Kur'an-ı Kerim ve Türkçe Meali Sayfa 327
58. Sonunda, onları paramparça etti. Ancak onların en büyüğünü bıraktı ki, onlar belki ona müracaat ederler, diye!
59. Dediler ki: “Bunu ilâhlarımıza kim yaptı? Şüphesiz ki o, zalimlerden/hainlerden birisidir.”
60. “onları diline dolayan bir genç işittik, kendisine İbrahim deniliyormuş” dediler.
61. (diğerleri) dediler ki: “Derhal, onu insanların gözleri önüne getirin, onlar da şahit olsunlar.”
62. (İbrahim yanlarına getirilince ona sordular): “Ey İbrahim! İlâhlarımıza/tanrılarımıza bunu sen mi yaptın?” diye.
63. (İbrahim) dedi ki: “Aksine bu işi, belli ki onların şu büyükleri yapmış! Eğer konuşurlarsa, en iyisi onlara sorun!”
64. Bunun üzerine kendi vicdanlarına başvurdular da birbirlerine: “Gerçekten siz zalimlersiniz” dediler.
65. Sonra, yine eski kafalarına/düşüncelerine döndüler: “Kesinlikle sen de bilirsin ki, bunlar konuşamazlar!”
66. Dedi ki: “O halde, Allah’ı bırakıp da size fayda veya zarar veremeyen şeylere mi tapıyorsunuz?
67. Yuh size ve Allah’ı bırakıp ta taptıklarınıza! Siz hâlâ aklınızı kullanmıyor musunuz?”

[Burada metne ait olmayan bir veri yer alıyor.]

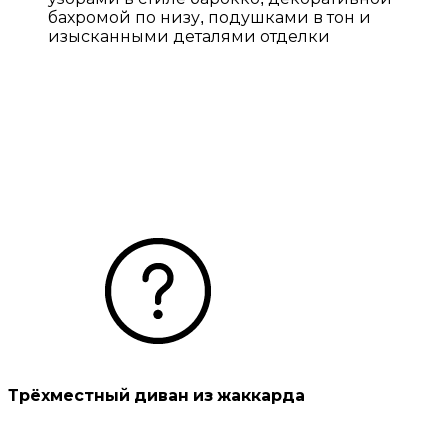
Трёхместный диван из жаккарда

68. Dediler ki: “Onu yakın ve böylece ilâhlarınıza arka çıkın/yardım edin! Eğer bir iş yapacaksanız.”
69. Biz de dedik ki: “Ey ateş! İbrahim’e karşı serin ve esenlik ol!”
70. Ona bir tuzak kurmak istediler. Biz de kendilerini, hüsrana uğrayanlardan kıldık.
71. Onu ve Lût’u kurtarıp, içinde âlemlere bereketler verdiğimiz ülkeye ulaştırdık!
72. Ona ishak’ı hediye ettik, üstelik (İshak’ın ardından torunu) Yakub’u da; hepsini (toplumlarına) faydalı kişiler/salihlerden kıldık.